In Dreams Awake

Our truest life is when we are in dreams awake.

(Henry David Thoreau)

Thursday 19 December 2013

Ego and Belief

  I had a new review a few days ago, of Blood and Gold. The full text is on Amazon, but here's an excerpt;

  "... it read like poetry. The book was painted into my mind's eye... flowing art forms and beautiful people. There has only been one other book like this book, and it was beautiful... a flowing song of beauty. It reads like an elegant thought." (Jennifer Elizabeth Hyndman)

  That, right there, is why I write. I'd like to make money from it, of course, enough to live on. That's incidental: if you want to be rich, don't become a writer, because most of them aren't. But to touch someone, to leave a reader affected by the story, the characters... that's the payoff. That, surely, is what writing is for.

  Stephen King says he was forty before he stopped feeling ashamed of what he wrote.

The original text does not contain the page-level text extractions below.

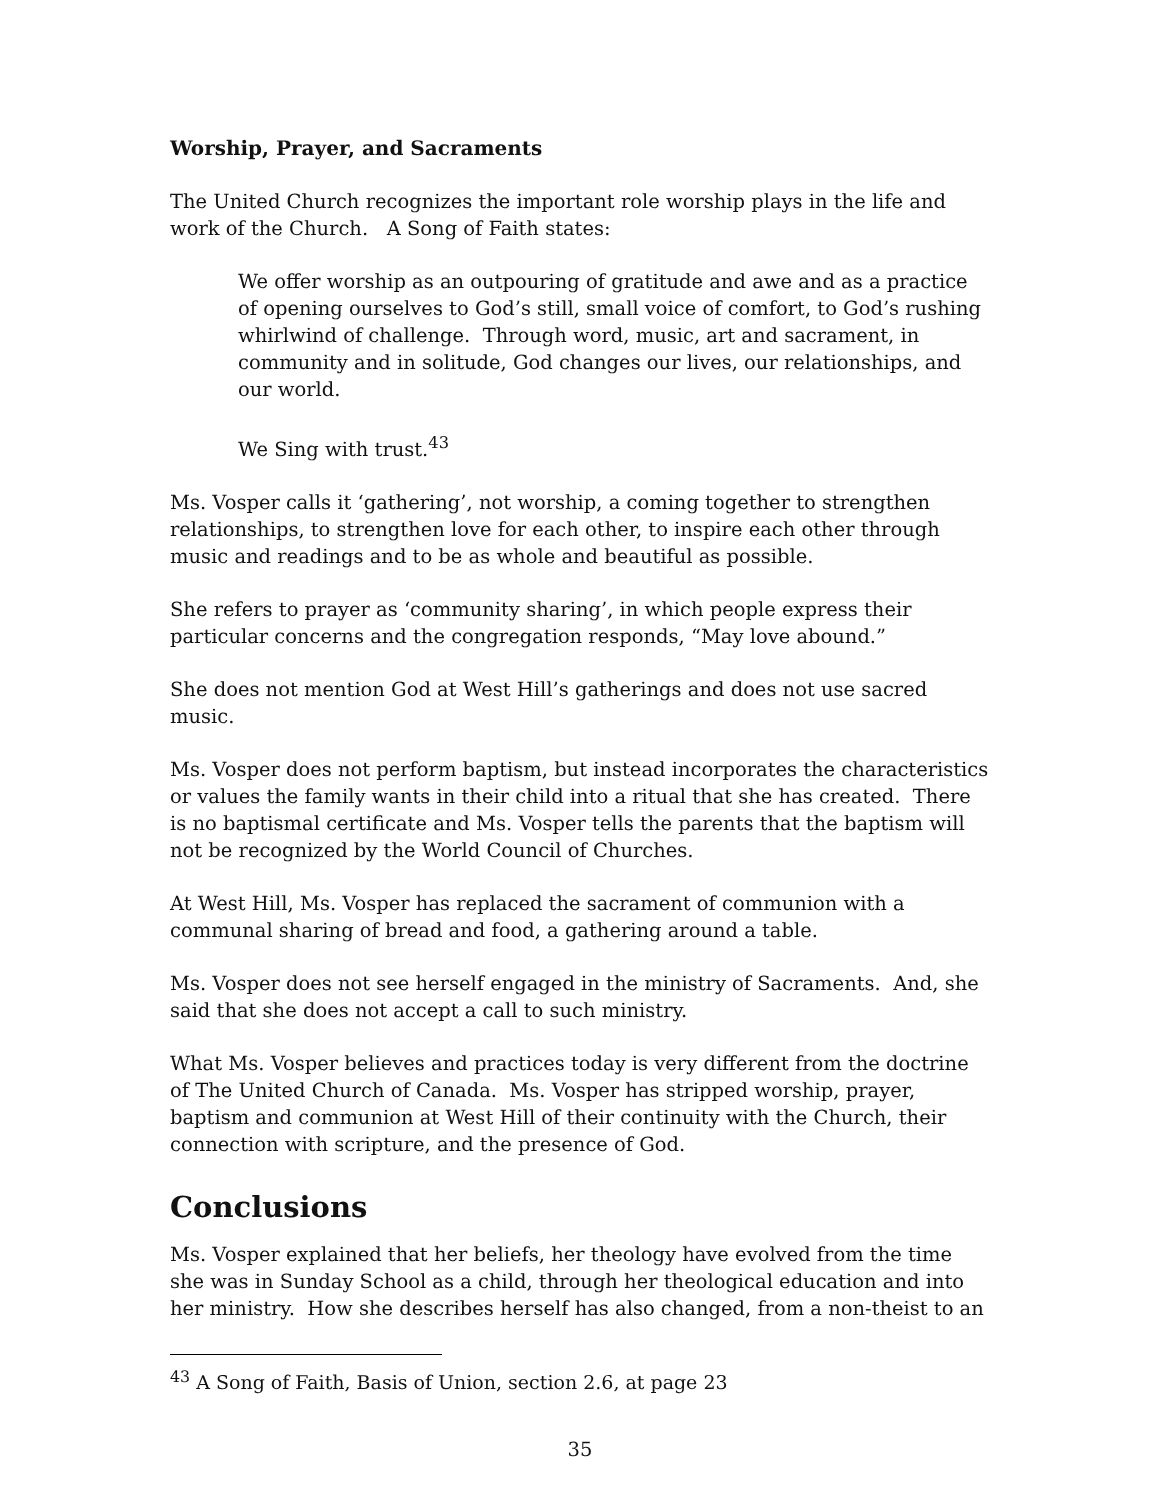Worship, Prayer, and Sacraments
The United Church recognizes the important role worship plays in the life and work of the Church. A Song of Faith states:
We offer worship as an outpouring of gratitude and awe and as a practice of opening ourselves to God’s still, small voice of comfort, to God’s rushing whirlwind of challenge. Through word, music, art and sacrament, in community and in solitude, God changes our lives, our relationships, and our world.
We Sing with trust.<sup>43</sup>
Ms. Vosper calls it ‘gathering’, not worship, a coming together to strengthen relationships, to strengthen love for each other, to inspire each other through music and readings and to be as whole and beautiful as possible.
She refers to prayer as ‘community sharing’, in which people express their particular concerns and the congregation responds, “May love abound.”
She does not mention God at West Hill’s gatherings and does not use sacred music.
Ms. Vosper does not perform baptism, but instead incorporates the characteristics or values the family wants in their child into a ritual that she has created. There is no baptismal certificate and Ms. Vosper tells the parents that the baptism will not be recognized by the World Council of Churches.
At West Hill, Ms. Vosper has replaced the sacrament of communion with a communal sharing of bread and food, a gathering around a table.
Ms. Vosper does not see herself engaged in the ministry of Sacraments. And, she said that she does not accept a call to such ministry.
What Ms. Vosper believes and practices today is very different from the doctrine of The United Church of Canada. Ms. Vosper has stripped worship, prayer, baptism and communion at West Hill of their continuity with the Church, their connection with scripture, and the presence of God.
Conclusions
Ms. Vosper explained that her beliefs, her theology have evolved from the time she was in Sunday School as a child, through her theological education and into her ministry. How she describes herself has also changed, from a non-theist to an
<sup>43</sup> A Song of Faith, Basis of Union, section 2.6, at page 23
35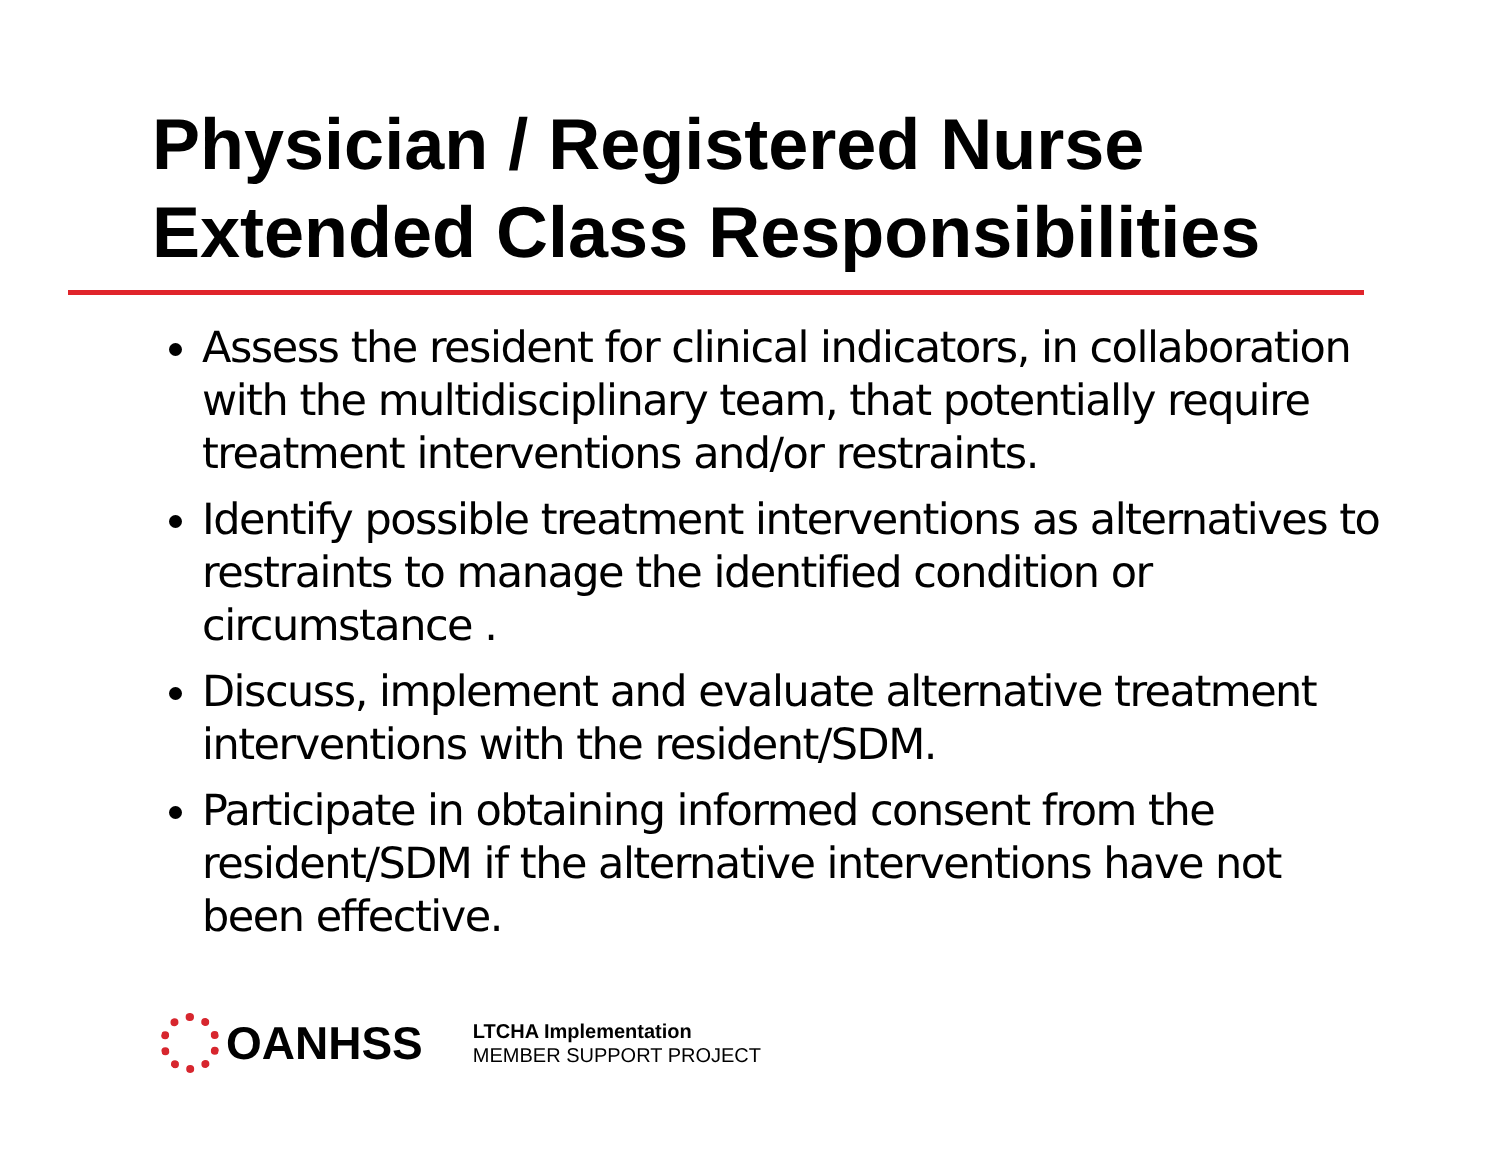Physician / Registered Nurse
Extended Class Responsibilities
Assess the resident for clinical indicators, in collaboration with the multidisciplinary team, that potentially require treatment interventions and/or restraints.
Identify possible treatment interventions as alternatives to restraints to manage the identified condition or circumstance .
Discuss, implement and evaluate alternative treatment interventions with the resident/SDM.
Participate in obtaining informed consent from the resident/SDM if the alternative interventions have not been effective.
OANHSS
LTCHA Implementation
MEMBER SUPPORT PROJECT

Too many people had told him he was wasting his talent and ought to do something more serious, more worthy and worthwhile. (I'm reading On Writing again at the moment, can you tell?) I expect we've all heard something similar, but I don't understand it. No genre is automatically less valuable than another. All that matters is whether the story is well-told, whether it elicits an emotional response of some kind from the reader. It won't always do so, and when it does it won't always be the one the author aimed at. But sometimes, hopefully quite often, we can hit the mark.

  When we do, maybe we'll get reviews like the one above, which make all the effort worthwhile. It's validation. I read it and think I must be at least tolerably good, I can't be entirely talentless, if I can touch a reader like that.

  We have weak egos, we writers. We need the reinforcement of support, of enthusiasm for what we do and have done. It's hard to believe in yourself and the tale you're writing if people are just bashing your published work, and without belief... I'm sure that thousands of writers quit because they listen to the negative criticism and let it get under their skin. This isn't to say I've had such experiences myself, necessarily, but the positive feedback still matters to me.

  So on I go, into a new year and with plans for it. Probably Troy: A Brand of Fire will be my next published novel, though I'll have to do some work on volume two of the trilogy before I take the plunge. With luck you'll be able to look for the first book around February. I'll keep knocking on the doors of publishers and agents, keep blathering away here in my blog and on other social media, and above all I'll keep writing. I sometimes doubt my own qualities, but I'm not ashamed of what I do, and I intend to keep doing it.

  Meanwhile, best wishes to everyone for Christmas, or whatever mid-winter festival you might be celebrating. Best for the New Year too. Turn the page, and start a new chapter.